Problem set:
a) Answer these questions from the passage on Mr. Lustbader's garden, marking each answer (i), (ii), (iii) like its question:
(i) Into how many areas is the property divided?
(ii) What does Mr. Lustbader call the lineup of five groupings of dwarf evergreens?
(iii) Who gave the graft of two types of spruce in the sunken garden?
b) Does each statement agree with the passage on Mr. Lustbader's garden? Answer yes or no for each, quoting the words from the passage that decide it.
(i) Charlie first took Mr. Lustbader to The Creeks four years ago.
(ii) Mr. Larsen does not consider a half-wild landscape a garden.
(iii) Mr. Lustbader's wife is his editor.
c) Pick up the passage on Mr. Lustbader's garden after its final sentence and carry it on.

======== Passage to read ========

If Mr. Larsen is overwhelmed by the work to be done, he does not let on. "People who are into formal gardens," he said, "think a garden is a parterre with brick walks and so on. They don't think a half-wild landscape is a garden at all. But I do!"Goal of Living Sculptures
"The Creeks is the inspiration for my landscaping," Mr. Lustbader said. "When Charlie took me there for the first time four years ago, I totally flipped out. I realized that the environment around the house had to be nurtured." They bulldozed and recontoured almost everything on Mr. Lustbader's acre.
Mr. Lustbader said his aim was to create living sculptures, something he can work on endlessly.
"We've taken young plants, planted them close together," he said. "Sometimes the juxtapositioning speaks for itself. Sometimes we intertwine the branches."
In the intricately embroidered gardens are a red and two green baby beeches planted together that give the impression of a graft; a formal yet witty lineup of five groupings of whimsically shaped dwarf evergreens that Mr. Lustbader calls his "cartoon strip"; a kagiri nishiki, pink curly maple with a brocade leaf nestled next to a deep red rohani beech with curly edges.
"Sometimes we set off a particular grouping on a separate base, like an assemblage," Mr. Lustbader said. A main sculpture includes a weeping blue Atlas cedar, a gold Atlas cedar and a varied-directional larch.
Another sculpture includes two prize Japanese red maples, a spiny atrolineare and a stubby shishishagira, that intertwine with the "bluest of spruces," a weeping Hoopsi blue.To Attract Druids
The property is divided into six areas on six levels with their own sitting areas. "My wife and I wanted different places where we could sit and reflect," he said. Mr. Lustbader's wife is his editor.
Near the entranceway on the road is a dell that is planted with rare dwarf maples and beeches, an area that Mr. Lustbader wanted as a sanctuary. There is also a formal sunken garden with delicate dwarf conifer specimens, including a graft of two types of spruce, a gift from Edward F. (Ted) Dragon, Mr. Ossorio's longtime companion.

======== Data extract ========

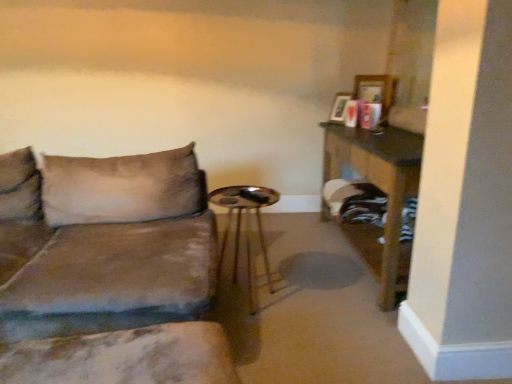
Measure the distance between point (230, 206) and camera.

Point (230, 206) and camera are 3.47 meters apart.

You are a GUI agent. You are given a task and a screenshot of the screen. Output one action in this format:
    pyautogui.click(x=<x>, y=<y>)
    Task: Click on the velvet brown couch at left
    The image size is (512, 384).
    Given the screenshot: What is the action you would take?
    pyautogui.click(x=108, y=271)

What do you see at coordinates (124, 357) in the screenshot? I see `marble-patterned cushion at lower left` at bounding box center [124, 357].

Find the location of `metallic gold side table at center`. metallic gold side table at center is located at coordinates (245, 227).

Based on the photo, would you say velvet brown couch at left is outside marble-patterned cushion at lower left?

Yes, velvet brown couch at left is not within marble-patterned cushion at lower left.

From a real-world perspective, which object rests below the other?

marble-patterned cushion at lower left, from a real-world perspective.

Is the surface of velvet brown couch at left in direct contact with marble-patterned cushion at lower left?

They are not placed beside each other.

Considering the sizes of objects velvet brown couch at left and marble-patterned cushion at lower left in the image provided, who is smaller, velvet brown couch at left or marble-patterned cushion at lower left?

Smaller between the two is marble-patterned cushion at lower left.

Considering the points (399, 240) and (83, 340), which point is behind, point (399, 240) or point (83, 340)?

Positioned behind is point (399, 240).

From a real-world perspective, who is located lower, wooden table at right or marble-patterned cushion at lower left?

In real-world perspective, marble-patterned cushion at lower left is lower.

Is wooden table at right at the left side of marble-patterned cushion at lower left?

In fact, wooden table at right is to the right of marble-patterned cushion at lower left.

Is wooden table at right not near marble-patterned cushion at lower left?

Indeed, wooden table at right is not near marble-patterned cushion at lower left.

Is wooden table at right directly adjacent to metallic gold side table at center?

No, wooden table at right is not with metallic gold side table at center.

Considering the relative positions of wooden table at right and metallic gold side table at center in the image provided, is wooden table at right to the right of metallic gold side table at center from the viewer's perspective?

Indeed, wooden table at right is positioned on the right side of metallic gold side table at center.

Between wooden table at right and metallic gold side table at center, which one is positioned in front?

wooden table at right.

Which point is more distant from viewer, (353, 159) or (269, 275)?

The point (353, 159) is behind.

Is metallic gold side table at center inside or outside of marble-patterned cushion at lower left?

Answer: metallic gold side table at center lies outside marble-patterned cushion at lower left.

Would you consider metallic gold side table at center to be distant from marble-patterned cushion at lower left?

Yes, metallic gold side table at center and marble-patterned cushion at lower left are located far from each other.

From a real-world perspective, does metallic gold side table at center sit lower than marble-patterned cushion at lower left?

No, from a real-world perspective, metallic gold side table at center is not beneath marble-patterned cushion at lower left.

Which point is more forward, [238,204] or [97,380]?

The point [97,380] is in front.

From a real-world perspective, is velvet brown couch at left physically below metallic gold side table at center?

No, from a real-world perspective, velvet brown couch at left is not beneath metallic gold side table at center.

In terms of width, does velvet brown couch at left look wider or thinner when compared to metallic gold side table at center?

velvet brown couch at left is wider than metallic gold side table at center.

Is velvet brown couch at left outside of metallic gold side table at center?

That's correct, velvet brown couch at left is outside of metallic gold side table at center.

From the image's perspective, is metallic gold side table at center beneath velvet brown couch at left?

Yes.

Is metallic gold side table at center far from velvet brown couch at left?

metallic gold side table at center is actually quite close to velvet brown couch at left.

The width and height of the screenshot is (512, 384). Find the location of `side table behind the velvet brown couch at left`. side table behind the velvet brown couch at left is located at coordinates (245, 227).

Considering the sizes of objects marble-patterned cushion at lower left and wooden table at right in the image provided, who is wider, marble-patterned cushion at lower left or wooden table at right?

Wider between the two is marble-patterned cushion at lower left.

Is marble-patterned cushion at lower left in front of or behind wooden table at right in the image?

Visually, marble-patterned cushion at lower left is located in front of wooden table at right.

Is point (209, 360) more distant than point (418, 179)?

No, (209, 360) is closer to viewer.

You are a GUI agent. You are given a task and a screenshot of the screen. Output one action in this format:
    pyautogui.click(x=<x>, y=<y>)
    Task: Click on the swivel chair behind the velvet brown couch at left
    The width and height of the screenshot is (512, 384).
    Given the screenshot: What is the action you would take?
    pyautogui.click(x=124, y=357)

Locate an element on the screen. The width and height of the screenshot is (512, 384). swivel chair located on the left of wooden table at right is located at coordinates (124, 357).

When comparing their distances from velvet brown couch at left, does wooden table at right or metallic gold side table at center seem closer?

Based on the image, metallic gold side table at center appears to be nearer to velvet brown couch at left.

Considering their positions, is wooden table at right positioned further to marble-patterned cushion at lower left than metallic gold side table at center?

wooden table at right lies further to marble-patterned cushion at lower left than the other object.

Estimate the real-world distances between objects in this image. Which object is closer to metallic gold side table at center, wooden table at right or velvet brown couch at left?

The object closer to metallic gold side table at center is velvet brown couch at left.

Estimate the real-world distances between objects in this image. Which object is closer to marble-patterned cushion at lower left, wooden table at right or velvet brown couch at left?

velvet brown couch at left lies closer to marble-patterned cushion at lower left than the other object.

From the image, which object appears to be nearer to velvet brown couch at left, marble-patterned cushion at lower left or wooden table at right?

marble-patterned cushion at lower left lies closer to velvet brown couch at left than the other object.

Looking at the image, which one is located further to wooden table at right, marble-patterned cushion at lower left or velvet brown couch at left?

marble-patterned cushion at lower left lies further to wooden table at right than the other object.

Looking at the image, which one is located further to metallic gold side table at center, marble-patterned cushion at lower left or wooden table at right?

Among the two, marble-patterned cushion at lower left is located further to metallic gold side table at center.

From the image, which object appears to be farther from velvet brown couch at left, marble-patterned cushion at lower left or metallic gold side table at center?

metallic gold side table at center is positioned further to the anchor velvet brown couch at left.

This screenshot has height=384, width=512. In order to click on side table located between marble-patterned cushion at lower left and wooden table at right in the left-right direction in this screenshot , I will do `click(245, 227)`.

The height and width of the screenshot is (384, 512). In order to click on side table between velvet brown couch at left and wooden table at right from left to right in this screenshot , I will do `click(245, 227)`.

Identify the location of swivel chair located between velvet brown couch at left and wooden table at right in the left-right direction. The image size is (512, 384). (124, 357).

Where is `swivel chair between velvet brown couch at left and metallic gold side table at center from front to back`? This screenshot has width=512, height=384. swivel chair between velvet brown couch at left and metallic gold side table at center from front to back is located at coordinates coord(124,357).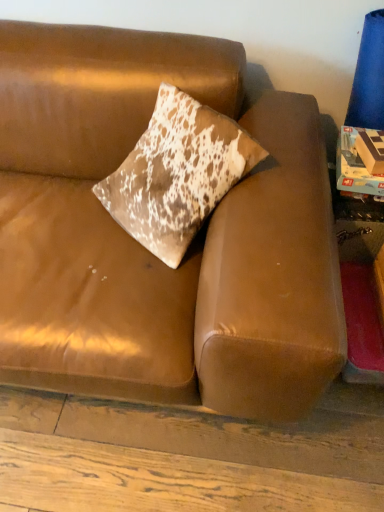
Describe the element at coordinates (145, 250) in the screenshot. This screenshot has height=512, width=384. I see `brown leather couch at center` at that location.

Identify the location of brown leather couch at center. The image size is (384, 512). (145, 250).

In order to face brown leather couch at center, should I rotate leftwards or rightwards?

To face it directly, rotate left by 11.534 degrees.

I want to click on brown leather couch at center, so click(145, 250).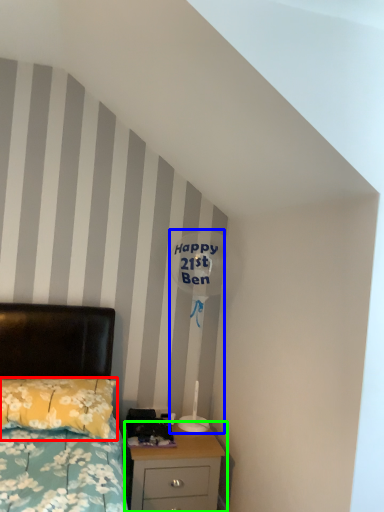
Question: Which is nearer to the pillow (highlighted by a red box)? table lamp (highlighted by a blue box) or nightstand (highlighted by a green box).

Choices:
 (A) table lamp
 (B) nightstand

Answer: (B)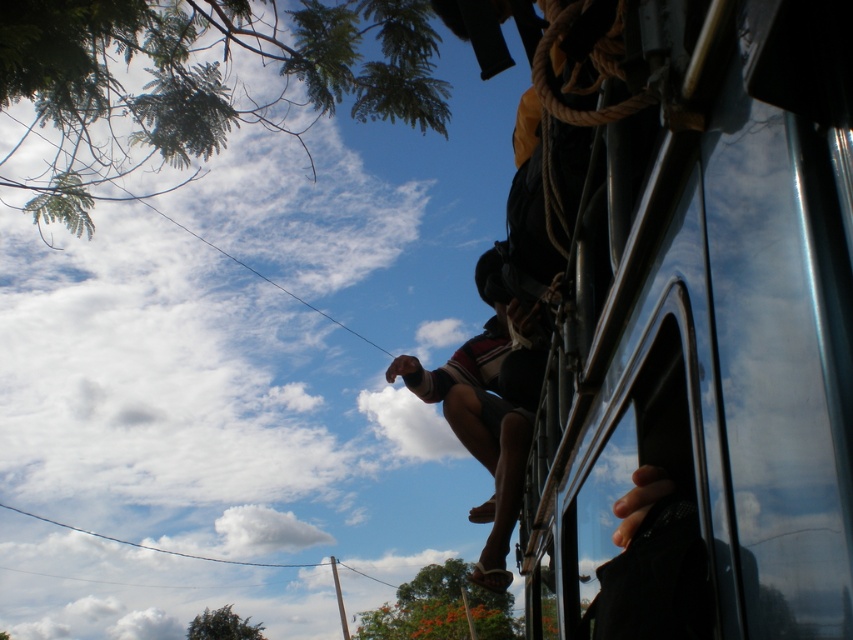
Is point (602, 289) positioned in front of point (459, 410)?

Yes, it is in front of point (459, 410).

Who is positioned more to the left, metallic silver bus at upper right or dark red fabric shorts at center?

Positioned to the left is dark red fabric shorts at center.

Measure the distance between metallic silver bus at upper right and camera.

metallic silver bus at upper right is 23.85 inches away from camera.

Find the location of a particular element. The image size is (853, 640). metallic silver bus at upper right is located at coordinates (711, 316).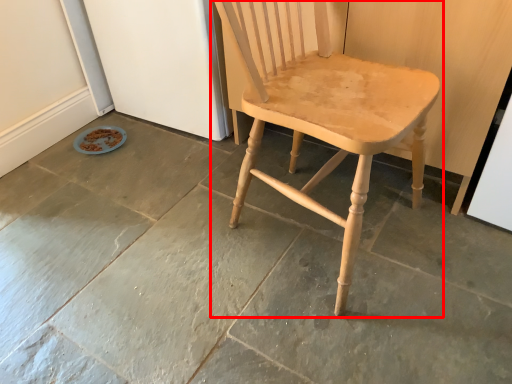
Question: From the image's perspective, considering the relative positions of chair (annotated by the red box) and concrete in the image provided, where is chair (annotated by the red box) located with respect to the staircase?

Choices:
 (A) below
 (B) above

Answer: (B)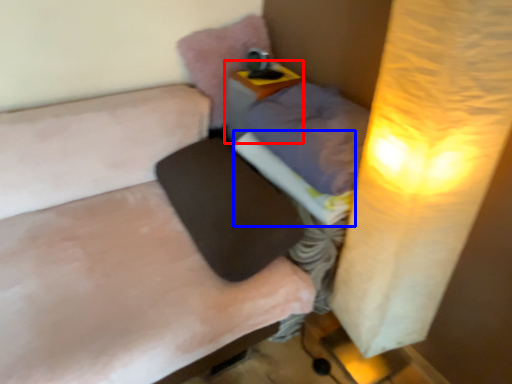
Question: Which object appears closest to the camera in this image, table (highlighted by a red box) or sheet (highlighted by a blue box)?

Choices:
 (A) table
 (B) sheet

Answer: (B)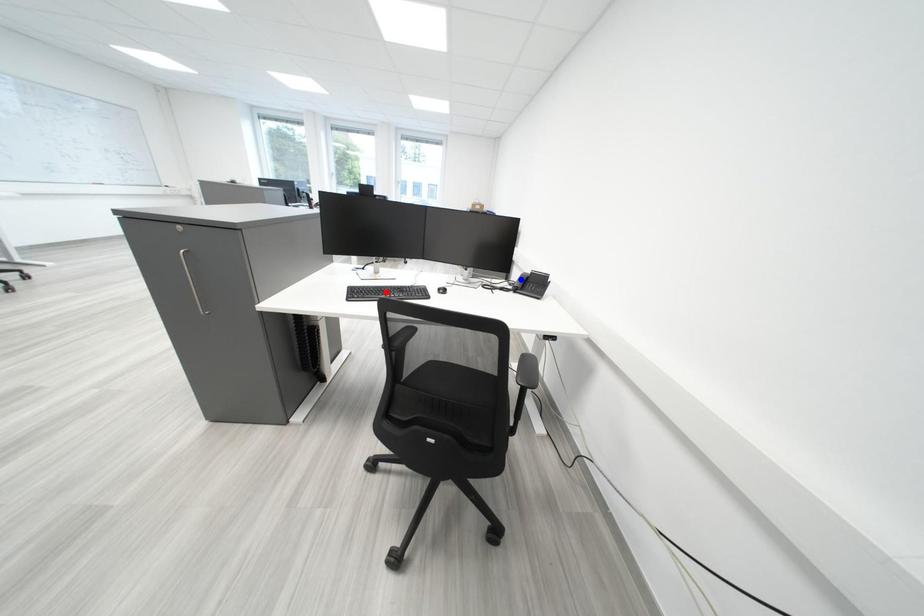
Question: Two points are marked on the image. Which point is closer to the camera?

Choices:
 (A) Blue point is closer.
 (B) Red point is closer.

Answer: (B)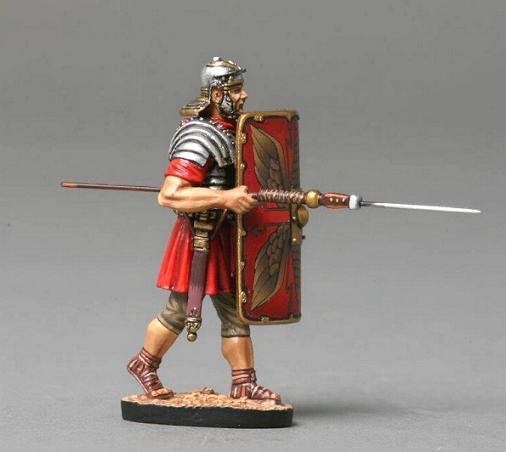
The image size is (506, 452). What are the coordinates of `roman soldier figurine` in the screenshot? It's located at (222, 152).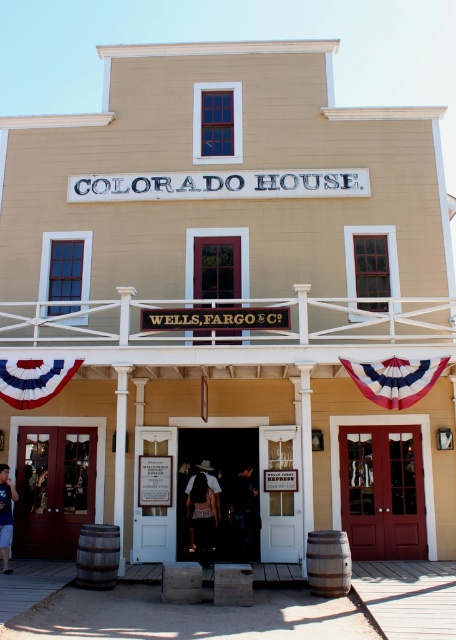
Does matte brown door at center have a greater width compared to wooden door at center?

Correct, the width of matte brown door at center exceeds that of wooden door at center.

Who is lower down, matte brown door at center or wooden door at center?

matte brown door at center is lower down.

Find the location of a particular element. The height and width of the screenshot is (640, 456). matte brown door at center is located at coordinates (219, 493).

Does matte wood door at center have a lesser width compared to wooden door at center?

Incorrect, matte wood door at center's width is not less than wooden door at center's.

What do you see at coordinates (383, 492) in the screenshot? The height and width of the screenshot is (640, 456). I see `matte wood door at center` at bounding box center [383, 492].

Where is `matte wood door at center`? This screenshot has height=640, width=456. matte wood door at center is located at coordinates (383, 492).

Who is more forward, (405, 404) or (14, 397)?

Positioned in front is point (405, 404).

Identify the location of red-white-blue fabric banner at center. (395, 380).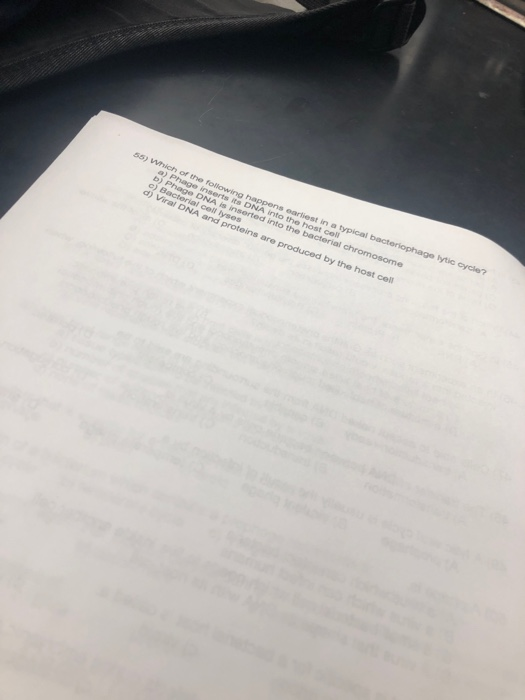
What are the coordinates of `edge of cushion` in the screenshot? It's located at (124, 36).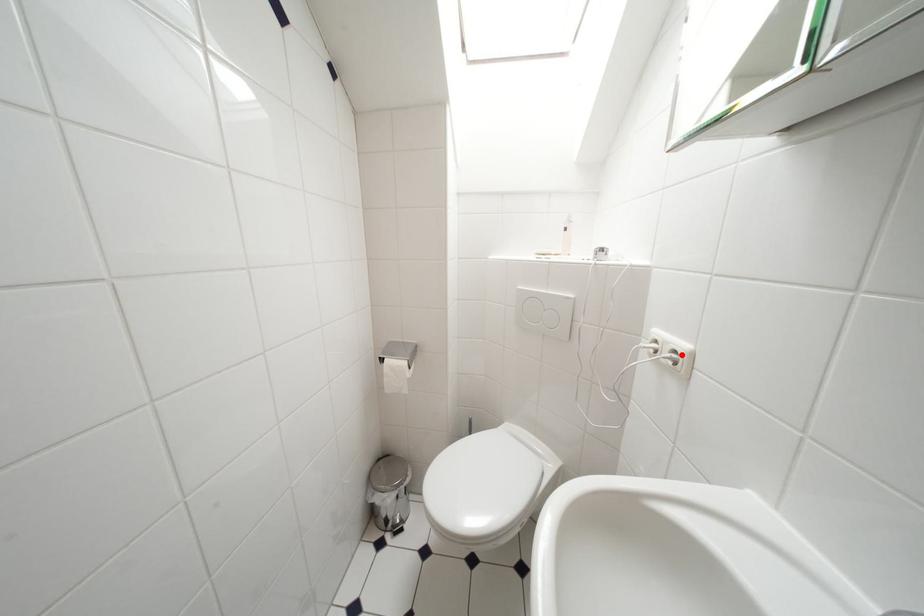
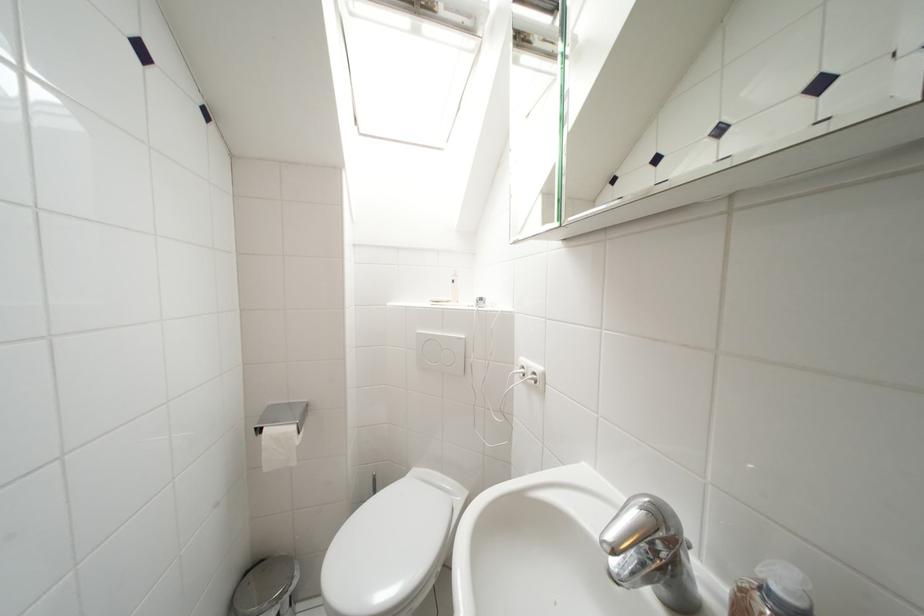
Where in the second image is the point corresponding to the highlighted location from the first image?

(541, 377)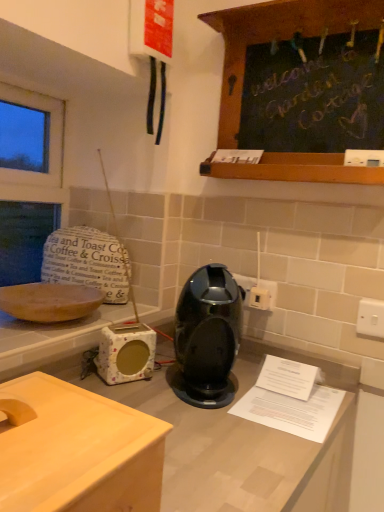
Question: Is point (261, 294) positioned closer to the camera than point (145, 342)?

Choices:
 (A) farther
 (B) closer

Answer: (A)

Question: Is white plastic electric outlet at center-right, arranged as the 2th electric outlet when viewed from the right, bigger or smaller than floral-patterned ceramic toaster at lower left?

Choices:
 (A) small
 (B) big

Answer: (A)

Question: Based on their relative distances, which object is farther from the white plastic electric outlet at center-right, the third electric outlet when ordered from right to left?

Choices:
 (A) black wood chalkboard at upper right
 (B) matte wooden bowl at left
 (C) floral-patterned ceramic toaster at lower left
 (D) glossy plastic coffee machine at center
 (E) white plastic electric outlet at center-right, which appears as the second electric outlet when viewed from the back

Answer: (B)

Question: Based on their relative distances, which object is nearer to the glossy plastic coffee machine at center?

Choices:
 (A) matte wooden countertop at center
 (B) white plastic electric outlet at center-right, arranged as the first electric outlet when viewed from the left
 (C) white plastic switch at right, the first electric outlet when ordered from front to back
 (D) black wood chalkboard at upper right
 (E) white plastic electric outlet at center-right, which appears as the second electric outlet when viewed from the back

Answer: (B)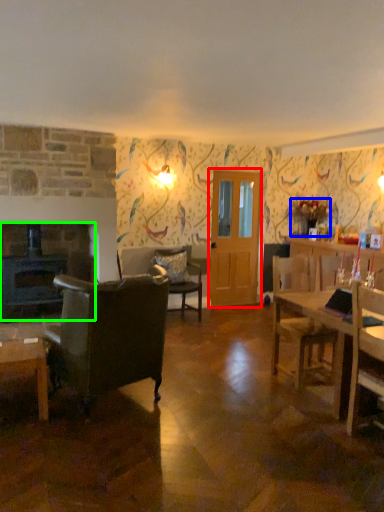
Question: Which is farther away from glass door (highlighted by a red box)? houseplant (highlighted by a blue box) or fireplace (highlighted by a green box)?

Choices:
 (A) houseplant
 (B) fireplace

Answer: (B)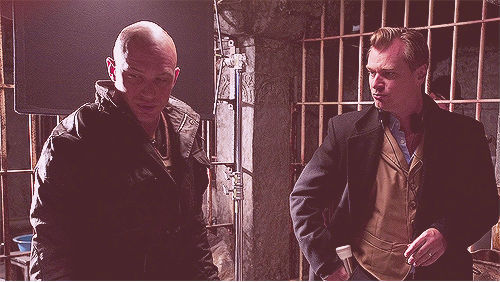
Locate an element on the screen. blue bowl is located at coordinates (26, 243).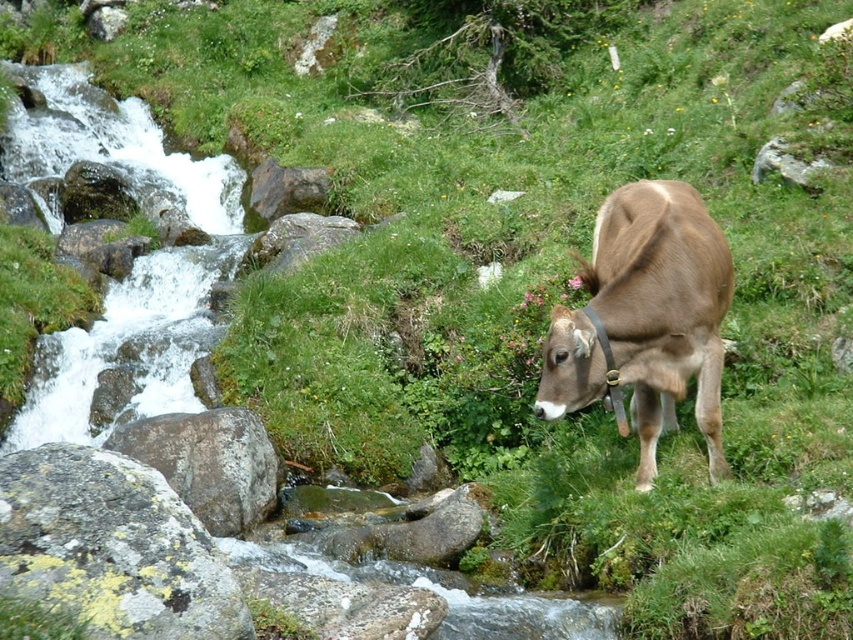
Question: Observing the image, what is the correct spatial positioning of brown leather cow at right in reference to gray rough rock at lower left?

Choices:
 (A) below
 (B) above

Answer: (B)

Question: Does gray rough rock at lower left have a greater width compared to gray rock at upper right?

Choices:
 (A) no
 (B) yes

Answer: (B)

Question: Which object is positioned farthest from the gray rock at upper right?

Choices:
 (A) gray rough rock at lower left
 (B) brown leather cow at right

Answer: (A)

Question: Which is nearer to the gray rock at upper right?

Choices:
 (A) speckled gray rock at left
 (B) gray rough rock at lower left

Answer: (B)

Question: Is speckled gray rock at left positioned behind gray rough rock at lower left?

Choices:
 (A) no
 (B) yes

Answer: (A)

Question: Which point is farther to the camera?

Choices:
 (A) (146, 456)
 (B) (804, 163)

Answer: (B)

========

Answers to the tasks:
a)
(i) Six areas, on six levels.
(ii) His "cartoon strip."
(iii) Edward F. (Ted) Dragon, Mr. Ossorio's longtime companion.

b)
(i) Yes: "When Charlie took me there for the first time four years ago, I totally flipped out."
(ii) No: "They don't think a half-wild landscape is a garden at all. But I do!"
(iii) Yes: "Mr. Lustbader's wife is his editor."

c)
The sacred area, the highest point on the land, is "where you'd come to pray if you were a Druid," Mr. Lustbader said. An owl garden inspired by one at the Creeks is another area, as is the Japanese garden and Mrs. Lustbader's perennial garden. Each plant has a metallic identification tag with its botanical name.Training and Pruning of Baby Trees
Perhaps the most serene setting is the sitting area overlooking the sunken garden. Near the bench is a boulevard false cypress planted with a green Seiryu Japanese maple. A branch is gracefully bent down, Japanese fashion, by a rock tied at the end of a wire. "It took me three days to find that rock," Mr. Lustbader said.
He performs all his own pruning and said if he ever ran out of space he would never run out of baby trees to train, prune and watch intergrow.
Many nurserymen in the Hamptons say the heyday of the heavy-hitter millionaire tree collector is over. "People aren't collecting trees as much for their tree collection as they are building up their garden," Charlie Marder said.
The president of the Whitmore Worsley Nursery in Amagansett, Jack Whitmore, said: "The focus is on landscaping. Now everything has to look great. We sell large specimen trees, but the customers almost just order them and say put them in. They don't come over and fawn over the rare specimens the way Warner LeRoy and Ben Heller used to."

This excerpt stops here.